Pathur menyatakan bahwa pencalonannya didasari dorongan dan aspirasi dari sejumlah rekan seprofesi yang menginginkan perubahan dan penguatan posisi PWI sebagai organisasi yang berwibawa dan independen.
“Teman-teman, terutama yang bertugas di bidang kriminal, banyak menyampaikan keluh kesah. Karena itu saya merasa terpanggil untuk membenahi dan mengakomodir keinginan bersama agar PWI Kotim lebih baik,” tegas Pathur, Jumat 11 April 2025.
Pathur menegaskan pentingnya mengembalikan marwah PWI sebagai pilar keempat demokrasi. Ia menekankan bahwa organisasi wartawan harus berdiri sejajar dengan lembaga negara lainnya seperti eksekutif, legislatif, dan yudikatif, serta mampu menjalankan fungsi kontrol sosial secara independen
Mengusung semangat perubahan, Pathur juga menyampaikan komitmennya untuk membawa PWI Kotim menjadi lebih baik, bermartabat, dan berwibawa. Ia menekankan pentingnya menjaga independensi organisasi serta menjunjung tinggi etika jurnalistik.
“PWI harus mandiri, bermitra tapi tetap punya sikap.

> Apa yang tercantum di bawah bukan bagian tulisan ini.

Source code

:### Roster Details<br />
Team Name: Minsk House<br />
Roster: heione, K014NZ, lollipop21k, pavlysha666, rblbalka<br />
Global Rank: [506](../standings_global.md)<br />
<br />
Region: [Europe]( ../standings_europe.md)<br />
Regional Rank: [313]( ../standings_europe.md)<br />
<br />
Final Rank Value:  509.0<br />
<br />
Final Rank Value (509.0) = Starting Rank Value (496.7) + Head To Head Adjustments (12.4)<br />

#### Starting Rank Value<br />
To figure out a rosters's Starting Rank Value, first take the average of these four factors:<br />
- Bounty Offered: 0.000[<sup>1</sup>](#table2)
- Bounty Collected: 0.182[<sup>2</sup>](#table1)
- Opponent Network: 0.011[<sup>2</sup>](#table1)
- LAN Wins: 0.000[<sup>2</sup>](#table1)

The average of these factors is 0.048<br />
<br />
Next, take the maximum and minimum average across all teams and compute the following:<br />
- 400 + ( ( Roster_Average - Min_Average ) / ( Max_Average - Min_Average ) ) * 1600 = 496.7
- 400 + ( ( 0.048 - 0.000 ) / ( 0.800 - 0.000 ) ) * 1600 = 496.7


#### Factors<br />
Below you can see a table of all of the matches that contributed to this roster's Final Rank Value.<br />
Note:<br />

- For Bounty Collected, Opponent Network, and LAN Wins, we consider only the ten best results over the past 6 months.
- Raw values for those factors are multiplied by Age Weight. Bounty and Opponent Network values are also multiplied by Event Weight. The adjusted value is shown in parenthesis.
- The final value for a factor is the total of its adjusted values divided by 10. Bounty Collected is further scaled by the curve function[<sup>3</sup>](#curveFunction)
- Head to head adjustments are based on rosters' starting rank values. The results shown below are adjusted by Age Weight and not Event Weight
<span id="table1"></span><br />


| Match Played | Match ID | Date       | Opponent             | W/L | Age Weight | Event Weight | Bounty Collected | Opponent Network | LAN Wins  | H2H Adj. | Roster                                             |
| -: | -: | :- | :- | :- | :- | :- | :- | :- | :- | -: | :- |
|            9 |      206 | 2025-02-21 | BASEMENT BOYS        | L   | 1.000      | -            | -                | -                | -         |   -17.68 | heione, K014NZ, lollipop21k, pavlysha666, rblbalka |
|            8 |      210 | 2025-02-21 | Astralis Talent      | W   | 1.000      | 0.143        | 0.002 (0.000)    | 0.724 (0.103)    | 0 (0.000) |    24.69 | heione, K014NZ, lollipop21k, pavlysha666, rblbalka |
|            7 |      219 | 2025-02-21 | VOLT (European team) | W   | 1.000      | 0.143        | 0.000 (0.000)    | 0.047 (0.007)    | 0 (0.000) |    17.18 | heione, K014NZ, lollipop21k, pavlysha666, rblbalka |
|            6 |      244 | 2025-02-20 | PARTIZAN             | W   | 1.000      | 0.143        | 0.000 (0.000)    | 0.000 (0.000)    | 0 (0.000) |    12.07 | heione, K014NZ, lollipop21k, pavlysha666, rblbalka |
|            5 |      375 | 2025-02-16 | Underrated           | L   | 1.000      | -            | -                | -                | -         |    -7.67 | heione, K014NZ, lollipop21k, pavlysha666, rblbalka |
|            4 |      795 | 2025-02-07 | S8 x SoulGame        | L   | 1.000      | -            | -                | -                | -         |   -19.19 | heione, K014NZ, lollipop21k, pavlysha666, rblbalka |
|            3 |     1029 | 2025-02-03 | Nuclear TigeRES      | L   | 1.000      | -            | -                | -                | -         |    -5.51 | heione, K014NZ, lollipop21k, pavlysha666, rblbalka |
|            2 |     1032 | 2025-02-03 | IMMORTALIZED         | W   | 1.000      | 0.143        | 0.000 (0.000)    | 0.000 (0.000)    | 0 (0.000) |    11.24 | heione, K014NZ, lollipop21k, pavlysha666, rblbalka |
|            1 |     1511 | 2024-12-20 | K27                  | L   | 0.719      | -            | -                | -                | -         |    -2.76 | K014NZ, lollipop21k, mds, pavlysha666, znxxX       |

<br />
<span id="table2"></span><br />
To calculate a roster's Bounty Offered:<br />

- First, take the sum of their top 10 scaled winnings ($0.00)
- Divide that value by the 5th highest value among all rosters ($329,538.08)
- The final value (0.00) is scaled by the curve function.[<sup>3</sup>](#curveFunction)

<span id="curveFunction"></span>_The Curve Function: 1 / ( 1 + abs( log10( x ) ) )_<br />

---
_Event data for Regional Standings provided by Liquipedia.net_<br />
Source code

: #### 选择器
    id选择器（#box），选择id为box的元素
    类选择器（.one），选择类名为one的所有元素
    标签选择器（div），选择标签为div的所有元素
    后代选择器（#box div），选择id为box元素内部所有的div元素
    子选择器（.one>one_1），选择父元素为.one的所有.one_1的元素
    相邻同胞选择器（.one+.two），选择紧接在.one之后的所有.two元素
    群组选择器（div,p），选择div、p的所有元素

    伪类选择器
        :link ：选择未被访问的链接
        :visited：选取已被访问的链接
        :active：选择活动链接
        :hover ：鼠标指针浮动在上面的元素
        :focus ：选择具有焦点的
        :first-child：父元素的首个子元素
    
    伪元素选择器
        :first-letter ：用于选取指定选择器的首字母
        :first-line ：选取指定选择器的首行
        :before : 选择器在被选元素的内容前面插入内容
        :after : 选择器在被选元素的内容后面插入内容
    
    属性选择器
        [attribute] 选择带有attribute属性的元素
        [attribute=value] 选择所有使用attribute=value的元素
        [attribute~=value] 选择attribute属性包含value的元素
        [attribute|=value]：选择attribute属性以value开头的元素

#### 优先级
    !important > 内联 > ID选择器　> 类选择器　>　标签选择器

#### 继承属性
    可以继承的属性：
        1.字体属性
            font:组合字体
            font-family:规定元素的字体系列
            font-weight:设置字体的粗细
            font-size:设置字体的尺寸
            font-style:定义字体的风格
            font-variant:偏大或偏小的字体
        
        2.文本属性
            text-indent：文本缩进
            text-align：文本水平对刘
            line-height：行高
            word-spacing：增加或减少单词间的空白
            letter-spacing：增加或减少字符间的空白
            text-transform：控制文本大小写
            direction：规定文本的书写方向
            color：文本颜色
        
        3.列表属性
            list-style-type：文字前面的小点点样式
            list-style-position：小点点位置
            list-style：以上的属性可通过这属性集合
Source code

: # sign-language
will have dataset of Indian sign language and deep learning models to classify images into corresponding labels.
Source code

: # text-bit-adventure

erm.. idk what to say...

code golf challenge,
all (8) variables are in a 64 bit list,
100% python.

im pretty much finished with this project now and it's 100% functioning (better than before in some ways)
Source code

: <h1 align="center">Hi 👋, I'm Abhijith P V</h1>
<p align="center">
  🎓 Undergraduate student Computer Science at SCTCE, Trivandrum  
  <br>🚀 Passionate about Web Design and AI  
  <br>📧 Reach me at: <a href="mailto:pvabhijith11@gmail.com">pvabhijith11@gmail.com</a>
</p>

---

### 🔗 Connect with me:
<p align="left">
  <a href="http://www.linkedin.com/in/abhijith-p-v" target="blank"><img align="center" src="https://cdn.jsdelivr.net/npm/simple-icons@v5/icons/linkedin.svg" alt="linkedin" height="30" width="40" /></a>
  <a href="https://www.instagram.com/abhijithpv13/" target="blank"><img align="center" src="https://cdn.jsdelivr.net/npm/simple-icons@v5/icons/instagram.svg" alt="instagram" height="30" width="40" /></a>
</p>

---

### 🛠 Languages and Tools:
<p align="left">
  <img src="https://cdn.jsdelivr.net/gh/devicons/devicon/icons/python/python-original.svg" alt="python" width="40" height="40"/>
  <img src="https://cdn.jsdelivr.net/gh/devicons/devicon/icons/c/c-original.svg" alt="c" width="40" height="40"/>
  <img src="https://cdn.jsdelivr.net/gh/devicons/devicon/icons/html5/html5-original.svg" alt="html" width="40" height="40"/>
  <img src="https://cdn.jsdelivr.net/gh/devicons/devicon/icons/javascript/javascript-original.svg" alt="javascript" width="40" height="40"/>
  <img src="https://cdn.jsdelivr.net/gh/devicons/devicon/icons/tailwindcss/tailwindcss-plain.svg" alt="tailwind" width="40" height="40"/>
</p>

Kita tidak boleh bermain uang, karena kemenangan yang tidak berkah tak akan membawa kebaikan. Saya hanya satu orang dari satu media di Kotim, tapi saya yakin kalau teman-teman ingin PWI lebih bermartabat, mari bergabung bersama saya,” tegasnya.
Ia juga menyoroti pentingnya kerja sama dengan pihak kepolisian dan Dewan Pers, khususnya untuk perlindungan hukum bagi wartawan. Menurutnya, sinergi seperti ini sudah lazim dilakukan di tingkat provinsi dan perlu diadopsi di daerah.
Terkait kesejahteraan wartawan, Pathur optimis hal itu dapat terwujud seiring kemitraan yang baik dengan berbagai lembaga.
Ia menegaskan komitmennya untuk menjalankan PWI secara profesional, menjunjung tinggi kode etik jurnalistik, dan tidak berpihak pada kandidat politik manapun dalam setiap kontestasi.
“PWI harus berdiri netral, meskipun kita punya pilihan pribadi. Karena itu saya mengajak seluruh wartawan di Kotim untuk bersama-sama menjaga marwah organisasi ini,” tutupnya.